Published on October 23rd, 2013 | by The GC Team0
Argos posts first-half sales growth
Argos and Homebase parent Home Retail Group today announced its results for the 26 weeks to 31 August 2013, reporting a good first half, with both businesses delivering positive like-for-like sales performances.
Sales at the Group rose 3% to £2,596m, with like-for-likes up 2.3% at Argos and 5.9% at Homebase.
Sales at Argos grew to £1,716.8 million.
The company reported that electrical products continued to deliver rises, driven by strong growth in tablets and white goods, which together with strong sales of seasonal products in the second quarter, more than offset declines in furniture and homewares.
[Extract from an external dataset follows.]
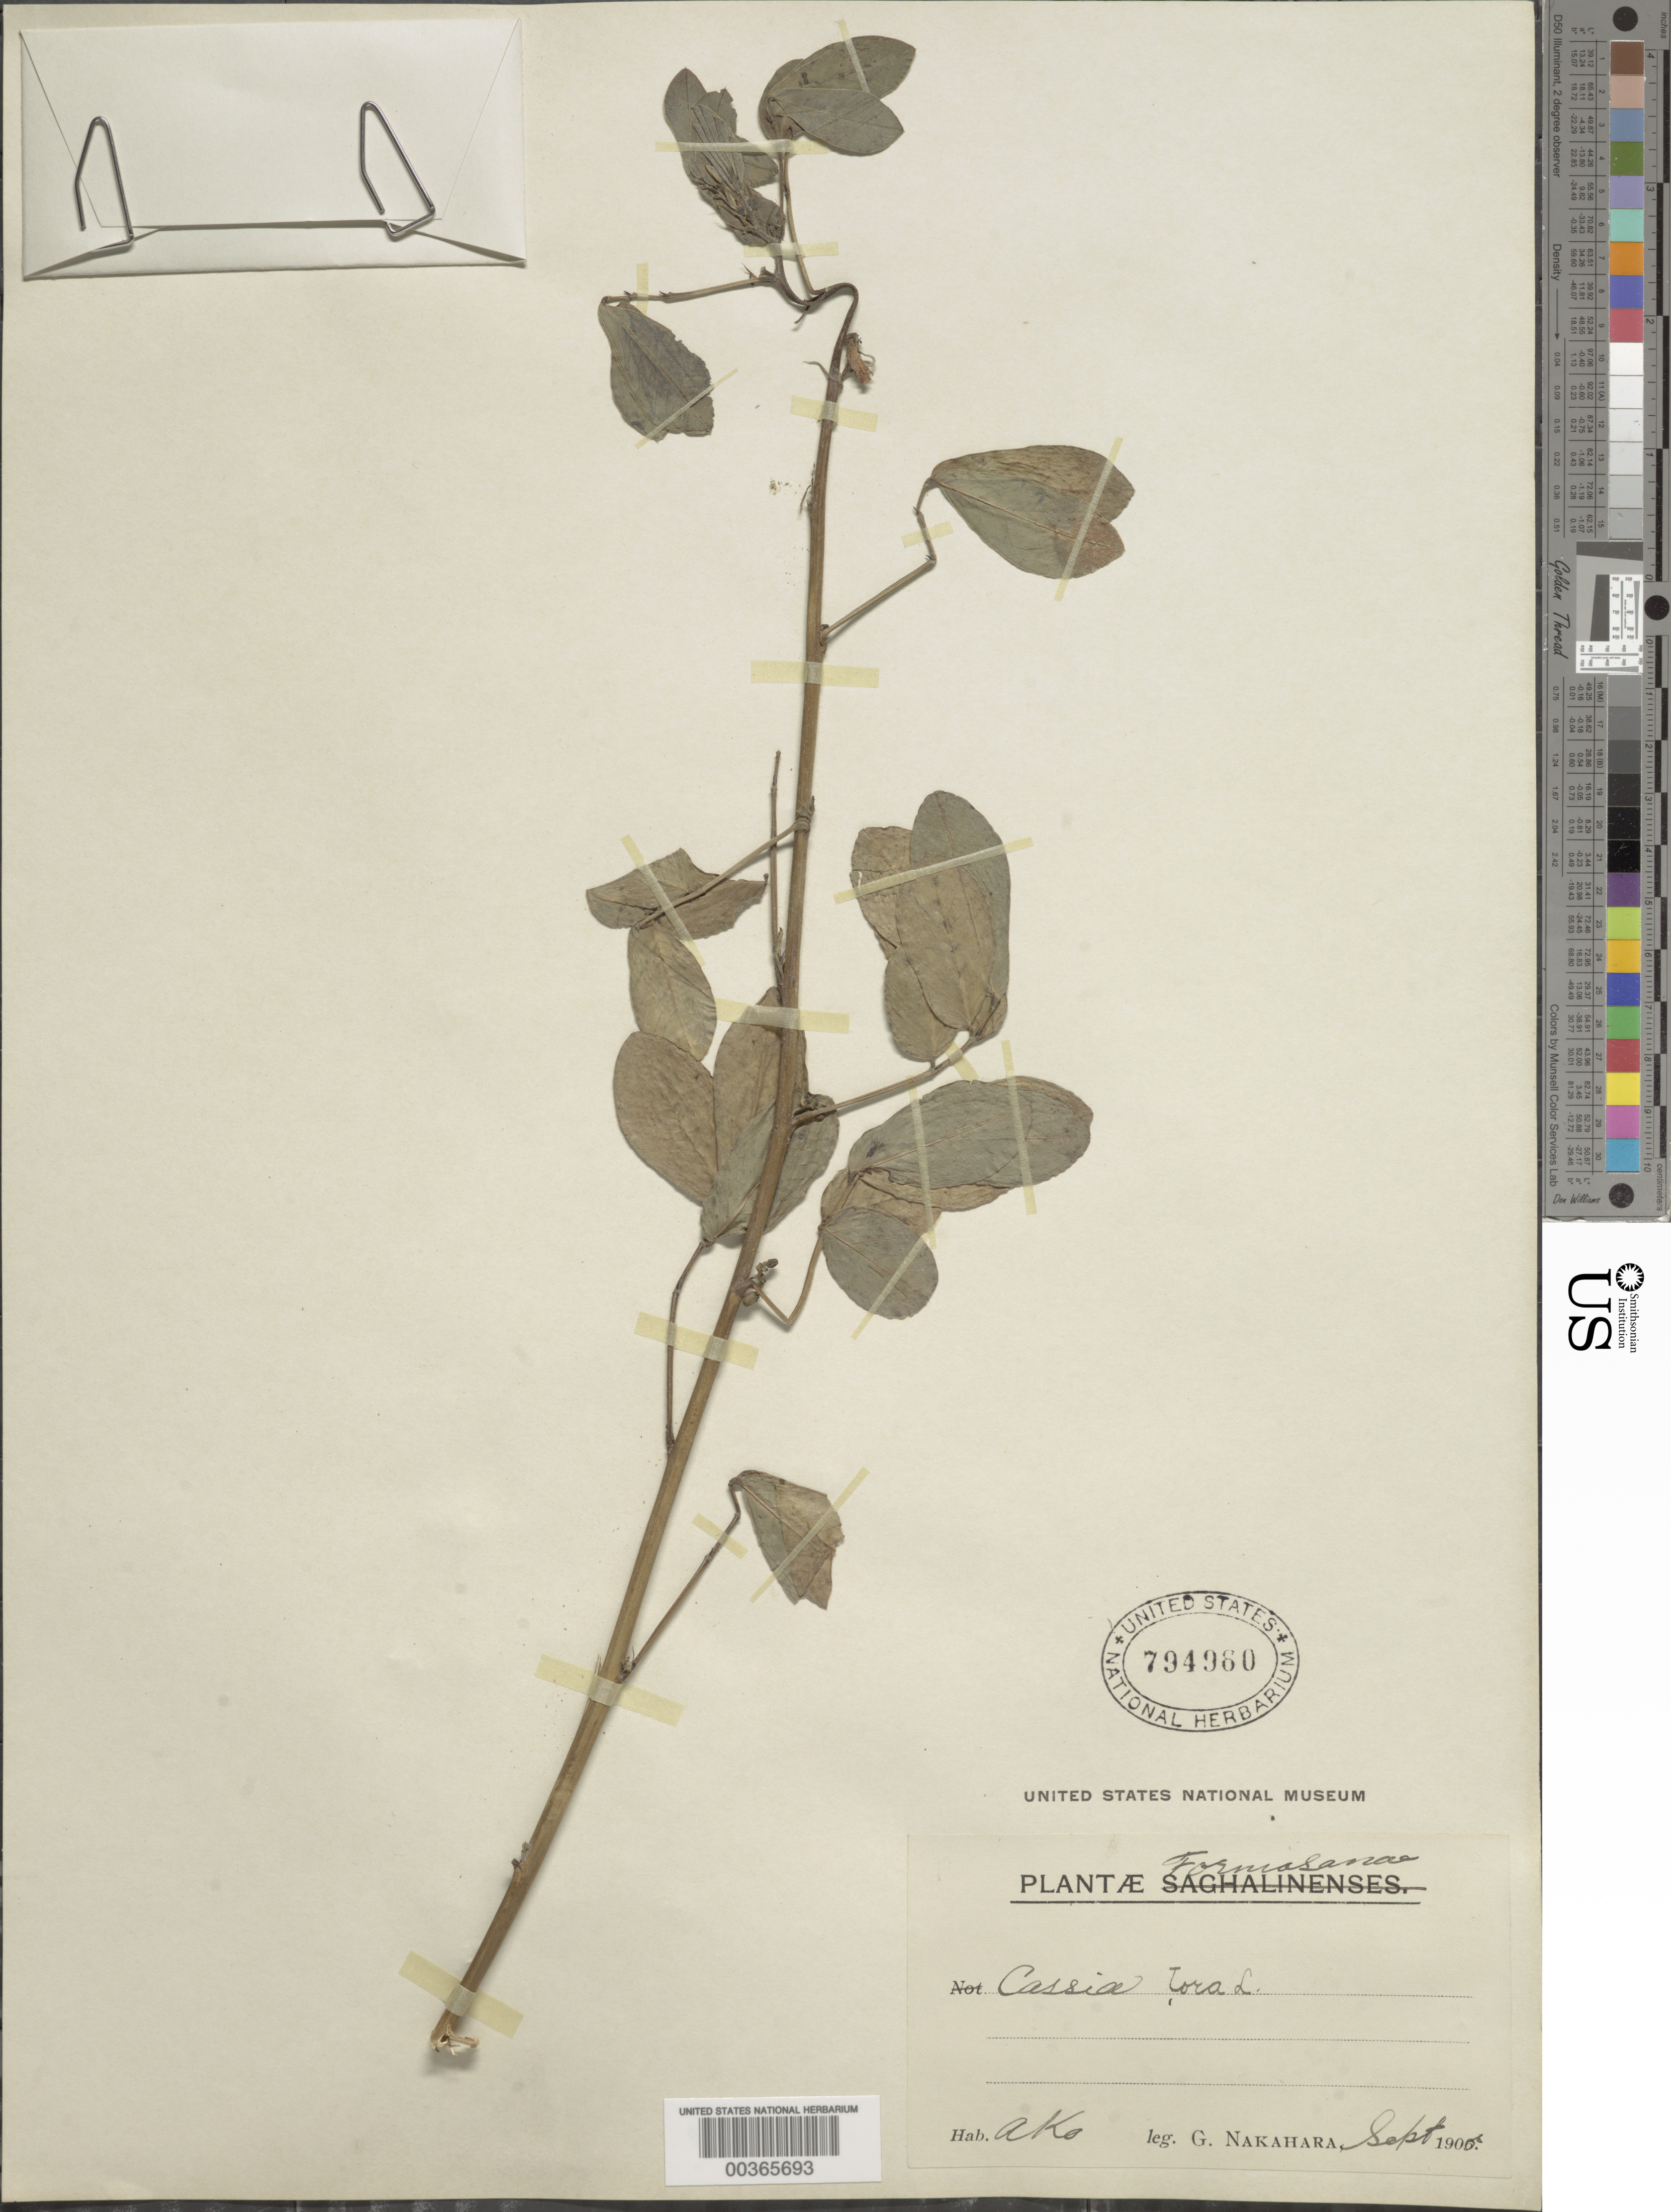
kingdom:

Argos’ gross margin rate was down by approximately 75 basis points, principally driven by an adverse sales mix impact resulting from the improved performance in margin dilutive electrical products.
Benchmark operating profit was £7.7 million; a £4.4 million (136%) increase on the comparable period last year.
Terry Duddy, Chief Executive of Home Retail Group, said Argos “performed well” and recorded its fifth consecutive quarter of like-for-like sales growth.
The multi-channel retailer continued to grow its internet sales, powered by the growth in mobile commerce, which now accounts for 16% of Argos’ total sales.
“The Argos transformation is well underway,” said Duddy, “including the introduction of new smartphone and tablet apps, the extension of the ‘hub & spoke’ trial, the launch of a digital Christmas gift guide and the development of digital concept stores.”
Looking ahead to the second half of the year, Duddy commented: “We expect consumer spending will remain subdued, and whilst some macroeconomic indicators are improving, these have not yet led to an increase in household disposable income. Overall we are making good progress and are in excellent operational shape as we approach the key Christmas trading period.”